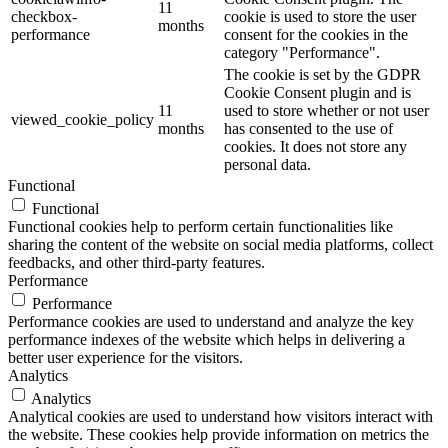
11
checkbox-
cookie is used to store the user
months
performance
consent for the cookies in the
category "Performance".
The cookie is set by the GDPR
Cookie Consent plugin and is
11
used to store whether or not user
viewed_cookie_policy
months
has consented to the use of
cookies. It does not store any
personal data.
Functional
Functional
Functional cookies help to perform certain functionalities like
sharing the content of the website on social media platforms, collect
feedbacks, and other third-party features.
Performance
Performance
Performance cookies are used to understand and analyze the key
performance indexes of the website which helps in delivering a
better user experience for the visitors.
Analytics
Analytics
Analytical cookies are used to understand how visitors interact with
the website. These cookies help provide information on metrics the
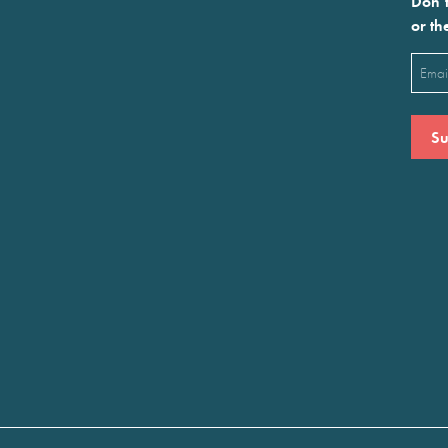
Don’t
or th
Emai
(Requ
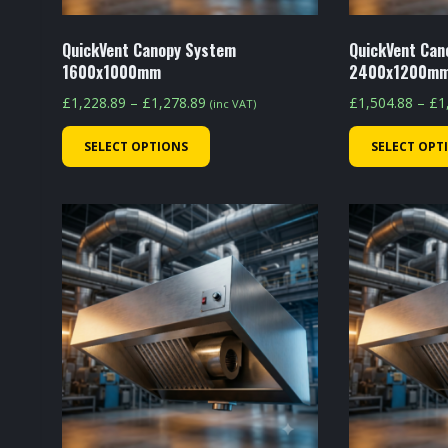
QuickVent Canopy System
QuickVent Can
1600x1000mm
2400x1200m
Price
£
1,228.89
–
£
1,278.89
£
1,504.88
–
£
1
(inc VAT)
range:
This
SELECT OPTIONS
SELECT OPT
£1,228.89
product
through
has
£1,278.89
multiple
variants.
The
options
may
be
chosen
on
the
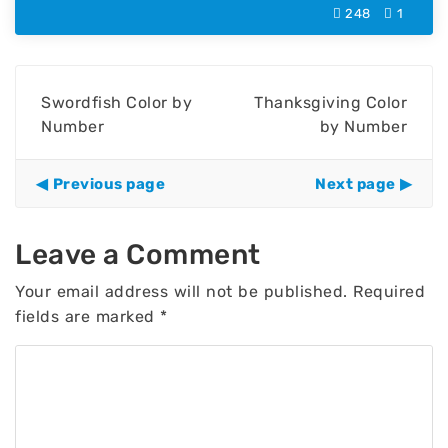
248
1
Swordfish Color by
Thanksgiving Color
Number
by Number
Previous page
Next page
Leave a Comment
Your email address will not be published.
Required
fields are marked
*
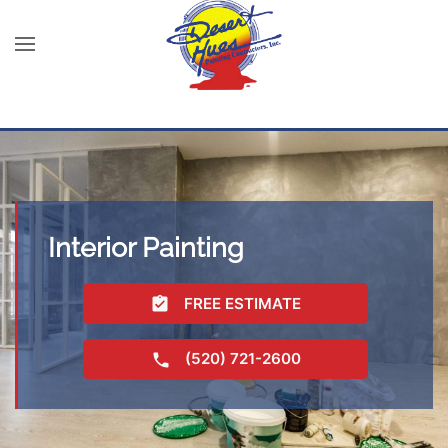
Interior Painting
FREE ESTIMATE
(520) 721-2600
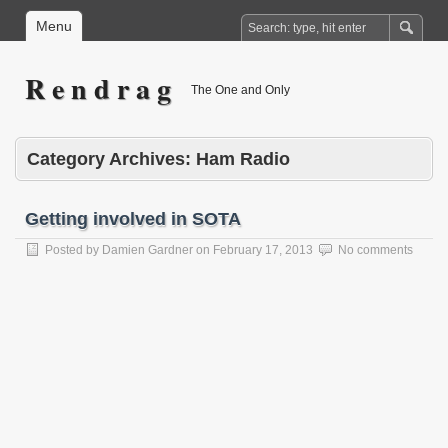
Menu
R e n d r a g
The One and Only
Category Archives:
Ham Radio
Getting involved in SOTA
Posted by
Damien Gardner
on
February 17, 2013
No comments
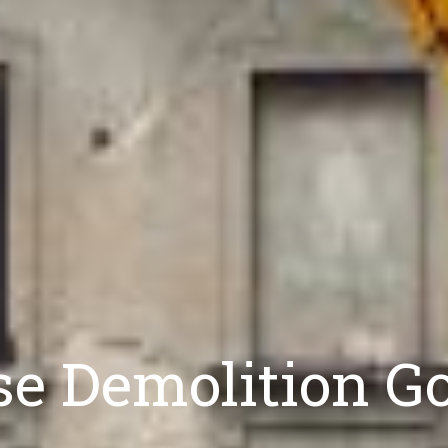
e Demolition Go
• • • •
Exercise: Check each line in the listing above for the string "user", then report how many lines contain it, with no other text.

Output for this task: 3